◆ **Assigned task**
An exact copy of the listing below is the answer, with the pictures removed.

◆ **Records to process**
▼

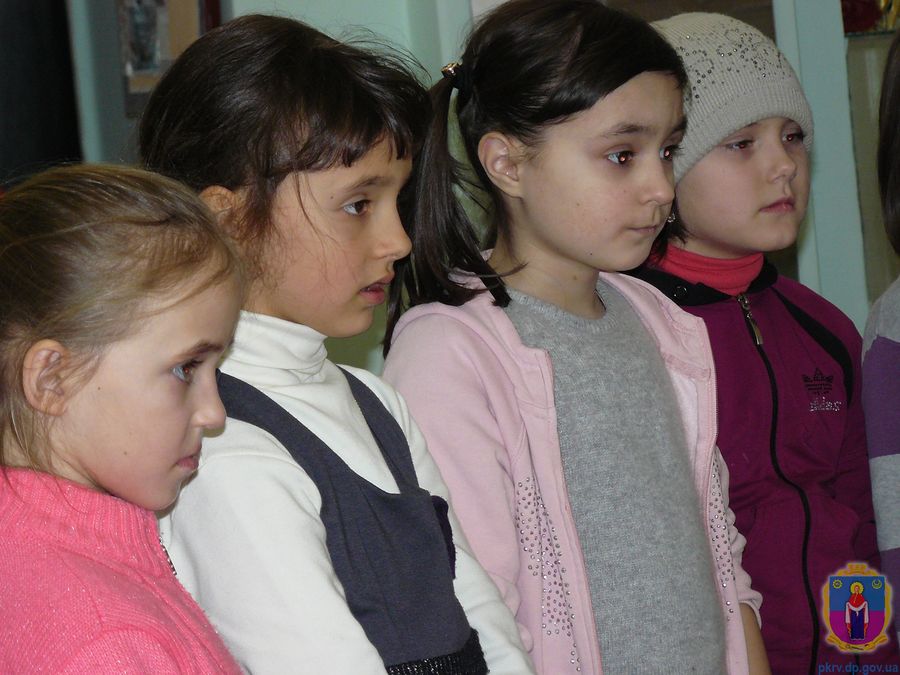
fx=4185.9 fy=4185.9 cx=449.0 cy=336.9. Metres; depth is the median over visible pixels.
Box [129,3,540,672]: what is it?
child
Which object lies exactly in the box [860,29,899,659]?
child
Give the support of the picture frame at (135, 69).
attached to the wall
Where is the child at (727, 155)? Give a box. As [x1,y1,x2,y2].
[626,9,889,674]
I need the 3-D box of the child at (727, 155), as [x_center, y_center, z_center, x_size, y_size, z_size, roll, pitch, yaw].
[0.339,0.271,4.805,0.384,1.268,0.418,-5,3,-6]
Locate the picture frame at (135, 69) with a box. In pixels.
[114,0,212,113]
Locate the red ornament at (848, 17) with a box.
[841,0,899,33]
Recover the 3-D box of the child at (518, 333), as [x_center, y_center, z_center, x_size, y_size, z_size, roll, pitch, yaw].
[0.143,0.272,4.270,0.355,1.190,0.377,-5,3,-6]
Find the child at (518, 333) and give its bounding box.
[378,1,768,674]
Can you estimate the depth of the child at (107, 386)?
3.39 m
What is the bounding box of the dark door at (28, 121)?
[0,0,81,185]
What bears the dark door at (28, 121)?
in the wall
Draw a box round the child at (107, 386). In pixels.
[0,165,254,674]

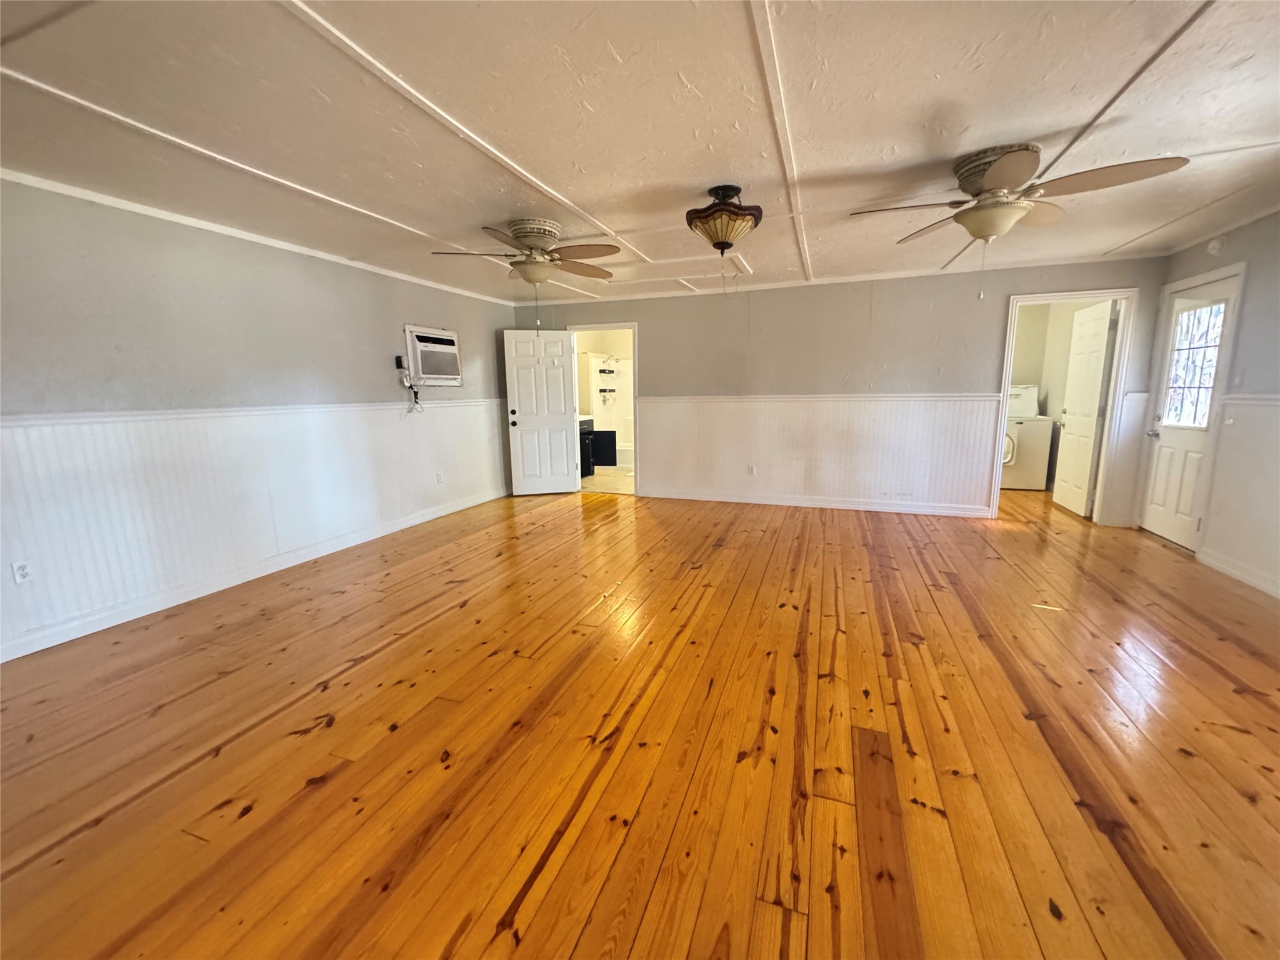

▲

◆ **Answer area**
fx=4185.9 fy=4185.9 cx=449.0 cy=336.9. Metres; depth is the median over visible pixels.
Box [129,3,540,672]: what is it?
child
Which object lies exactly in the box [860,29,899,659]?
child
Give the support of the picture frame at (135, 69).
attached to the wall
Where is the child at (727, 155)? Give a box. As [x1,y1,x2,y2].
[626,9,889,674]
I need the 3-D box of the child at (727, 155), as [x_center, y_center, z_center, x_size, y_size, z_size, roll, pitch, yaw].
[0.339,0.271,4.805,0.384,1.268,0.418,-5,3,-6]
Locate the picture frame at (135, 69) with a box. In pixels.
[114,0,212,113]
Locate the red ornament at (848, 17) with a box.
[841,0,899,33]
Recover the 3-D box of the child at (518, 333), as [x_center, y_center, z_center, x_size, y_size, z_size, roll, pitch, yaw].
[0.143,0.272,4.270,0.355,1.190,0.377,-5,3,-6]
Find the child at (518, 333) and give its bounding box.
[378,1,768,674]
Can you estimate the depth of the child at (107, 386)?
3.39 m
What is the bounding box of the dark door at (28, 121)?
[0,0,81,185]
What bears the dark door at (28, 121)?
in the wall
Draw a box round the child at (107, 386). In pixels.
[0,165,254,674]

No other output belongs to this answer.